La démarche se fait via votre espace particulier sur impots.gouv.fr, ou par courrier auprès du centre des finances publiques dont dépend votre logement, en joignant votre notification d’attribution de l’AAH.
Logement vacant malgré vous : ce dégrèvement existe pour une raison précise
Vous avez un bien que vous n’arrivez pas à louer, malgré vos efforts ? C’est la troisième situation, et elle concerne beaucoup plus de propriétaires qu’on ne l’imagine.
Si votre logement reste vacant indépendamment de votre volonté (vous cherchez activement un locataire, mais sans succès), vous pouvez demander un dégrèvement partiel de la taxe foncière, calculé au prorata du nombre de jours de vacance dans l’année.
La condition clé : prouver que la vacance est involontaire. Annonces de location diffusées, mandats donnés à une agence, absence de réponse malgré des loyers cohérents avec le marché local.
La demande doit être déposée avant le 31 décembre de l’année suivant celle de la vacance, auprès du centre des finances publiques, accompagnée des justificatifs de recherche de locataire.
Un logement vide n’est jamais anodin pour le fisc, qui traque de plus en plus les déclarations d’occupation des biens immobiliers. Autant faire valoir ce droit plutôt que de subir une taxe pleine sur un bien inoccupé.
Travaux d’économie d’énergie : la réduction que votre commune décide seule
Dernière situation, et sans doute la plus méconnue : certaines communes offrent une exonération temporaire, partielle ou totale, aux propriétaires ayant réalisé des travaux d’économie d’énergie.
Contrairement aux trois cas précédents, ce dispositif n’est pas national. Chaque commune décide librement de l’appliquer ou non, et fixe elle-même le taux et la durée de l’exonération, généralement entre 50 % et 100 % pendant 3 à 5 ans.
Isolation thermique, remplacement de chaudière, installation de systèmes utilisant des énergies renouvelables : ces travaux, souvent réalisés grâce à des dispositifs comme MaPrimeRénov’, peuvent ouvrir droit à cette réduction locale.
Pour savoir si votre commune applique ce dispositif, direction le site officiel de votre mairie ou une demande directe au service urbanisme.

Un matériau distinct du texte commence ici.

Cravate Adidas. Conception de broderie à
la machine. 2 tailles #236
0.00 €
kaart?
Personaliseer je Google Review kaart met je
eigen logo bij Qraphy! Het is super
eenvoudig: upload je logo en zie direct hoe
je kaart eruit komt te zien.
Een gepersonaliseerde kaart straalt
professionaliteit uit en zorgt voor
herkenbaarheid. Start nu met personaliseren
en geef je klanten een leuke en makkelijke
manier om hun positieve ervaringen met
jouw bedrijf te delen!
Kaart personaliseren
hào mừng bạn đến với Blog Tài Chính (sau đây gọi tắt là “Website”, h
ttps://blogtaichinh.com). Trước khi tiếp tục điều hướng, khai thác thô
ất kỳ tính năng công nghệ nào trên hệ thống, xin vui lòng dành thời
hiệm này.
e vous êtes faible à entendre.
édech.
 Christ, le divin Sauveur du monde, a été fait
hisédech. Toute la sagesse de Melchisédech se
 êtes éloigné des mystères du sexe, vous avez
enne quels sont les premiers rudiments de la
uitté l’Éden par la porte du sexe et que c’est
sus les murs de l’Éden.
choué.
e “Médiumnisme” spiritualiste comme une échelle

Certaines communes l’affichent clairement, d’autres beaucoup moins.
Si votre commune l’applique, la demande doit être déposée avant le 31 décembre de l’année d’achèvement des travaux, avec les factures et attestations correspondantes.
Où et comment déposer sa demande concrètement
Dans tous les cas, la marche à suivre reste globalement la même. Direction votre espace particulier sur impots.gouv.fr, rubrique « Messagerie sécurisée », puis « Écrire » et « Autre demande ».

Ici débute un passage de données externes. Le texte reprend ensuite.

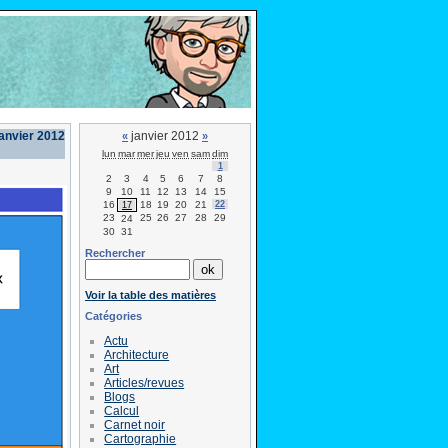
janvier 2012
janvier 2012
«
»
lun
mar
mer
jeu
ven
sam
dim
1
2
3
4
5
6
7
8
9
10
11
12
13
14
15
16
18
19
20
21
22
17
23
25
26
27
28
29
24
30
31
Rechercher
Voir la table des matières
Catégories
Actu
Architecture
Art
Articles/revues
Blogs
Calcul
Carnet noir
Cartographie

Vous pouvez aussi vous déplacer directement au centre des finances publiques dont dépend votre logement, ou envoyer un courrier avec les justificatifs adaptés à votre situation.
Pensez à vérifier les lignes de votre avis d’imposition avant toute démarche : une erreur de surface ou de situation peut aussi justifier une réclamation classique, en plus des dispositifs présentés ici.

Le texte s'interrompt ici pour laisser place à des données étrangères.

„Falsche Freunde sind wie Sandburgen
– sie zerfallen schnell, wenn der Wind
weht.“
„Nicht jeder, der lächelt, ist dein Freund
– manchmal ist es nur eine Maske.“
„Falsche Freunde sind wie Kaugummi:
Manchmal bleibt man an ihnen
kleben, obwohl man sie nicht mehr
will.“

Les délais varient selon les cas : certaines demandes se font avant le 31 décembre de l’année concernée, d’autres peuvent être régularisées a posteriori si le retard est justifié. Mieux vaut ne pas attendre le dernier moment.
Ne comptez pas sur l’automatisme dans tous les cas. Si le fisc ignore votre situation (AAH récente, travaux tout juste terminés, vacance qui débute), rien ne se passera sans votre demande écrite.
Un simple message dans votre espace personnel peut suffire à faire baisser une facture qui, pour beaucoup de foyers, représente plusieurs centaines d’euros par an.